A spindle whorl sold by Bonhams in April 2014 has also been identified by Pintaudi as coming from the Antinoupolis material. In this case the provenance given in the catalogue was “UK private collection, formed during the late 1950s and early 1960s.”
If all this will be confirmed, we will have another proof of the fact that auction houses seem not to take enough care of provenance checks, while they have the ethical and professional duty to do so. I would say, they do not even care after alarming events and the continuous appeals in view of the wider situation in Egypt and elsewhere. I am confident that Madeleine Perridge (Head of Antiquities, Bonhams) will comment on the episode and will give us information on Bonhams provenance policy and practices, besides details on the acquisition history of the pieces in question. At my conference last October, she and other auction houses representatives and dealers not only pointed out the difficulties connected with provenance documentations, but also manifested their disappointment on what they defined as a criminalising attitude of the academics towards the antiquities market. Fair enough, but honestly what should we think after all these cases? As I asked in that occasion, is there a way to collaborate in order to stop what is happening, e.g. exercising a more careful control over the material on sale, providing images to experts in the field before sales take place? By the way, to provide images would be possible only if auction houses systematically take and archive them, which as we have learnt recently from Christie’s representatives is not as common as you might think, quite the opposite…Unless dealers and auction houses will take serious steps on checking provenance documents from their sources, nothing will ever change.
Besides provenance, the price of Bonhams lot 101 raises questions since it seems incredibly high and unjustified to me: £ 15,000 for a little inlay, not particularly rare? Really? Why, if I may ask: for the restorations it went through? What’s going on here? I would recommend buyers to consider the fact that auction houses sellers do get percentages, so inflating prices since the very beginning can easily occur. Indeed high prices could end being a more general advantage for both sellers and purchasers when antiquities are subsequently donated to a public institution with a consistent tax write-off and a millionaire looking like a public benefactor while he or she is first and foremost a benefactor to his or her own pocket. Or is it the high price just due to the fee oligarchs are ready to pay these days for the pleasure to own a piece of antiquity sold in the elegant rooms of a famous London auction house? I could not believe a museum has eventually paid this sum, but with so many new and well funded institutions spreading all over the world you never know.

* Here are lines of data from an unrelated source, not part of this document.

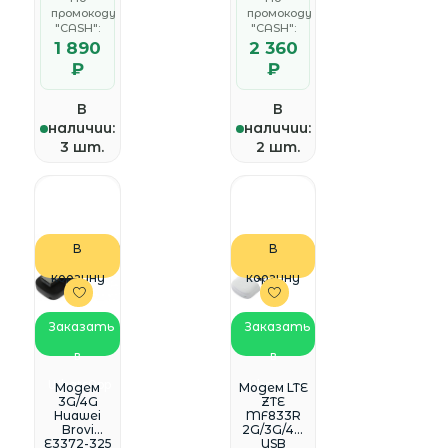
белый
промокоду
промокоду
"CASH":
"CASH":
1 890
2 360
₽
₽
В
В
наличии:
наличии:
3 шт.
2 шт.
В
В
корзину
корзину
Заказать
Заказать
в
в
WhatsApp
WhatsApp
Модем
Модем LTE
3G/4G
ZTE
Huawei
MF833R
Brovi
2G/3G/4G
E3372-325
USB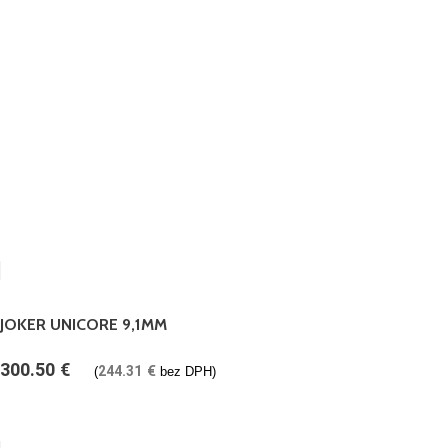
JOKER UNICORE 9,1MM
300.50
€
244.31
€
(
bez DPH)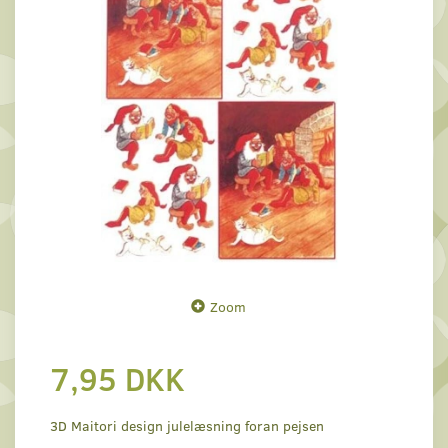
Zoom
7,95 DKK
3D Maitori design julelæsning foran pejsen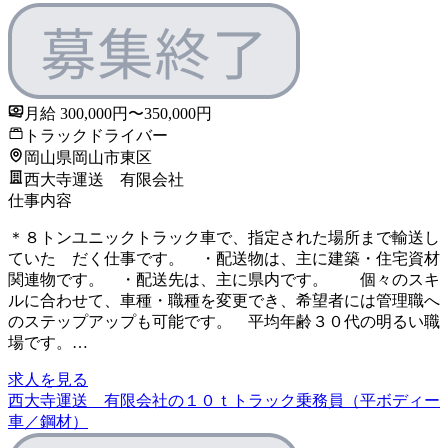
月給 300,000円〜350,000円
トラックドライバー
岡山県岡山市東区
西大寺運送 有限会社
仕事内容
＊８トンユニックトラック車で、指定された場所まで輸送し
ていた だく仕事です。 ・配送物は、主に建築・住宅資材
関連物です。 ・配送先は、主に県内です。 個々のスキ
ルに合わせて、車種・職種を変更でき、希望者には管理職へ
のステップアップも可能です。 平均年齢３０代の明るい職
場です。…
求人を見る
西大寺運送 有限会社の１０ｔトラック乗務員（平ボディー
車／鋼材）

Finally in case the provenance from the excavation site will be confirmed, I wonder how these pieces have crossed the UK borders without much troubles.
Correction 10 May 2015: I have been informed via email by Rosario Pintaudi that the side of the Bonhams’ inlay on which he has moved questions is not the right, as I reported initially, but the left. The image produced in the recently published article (available here) and reproduced above would correspond to the Bonahms left half although reversed since these glass inlays look ‘readable’ on both sides.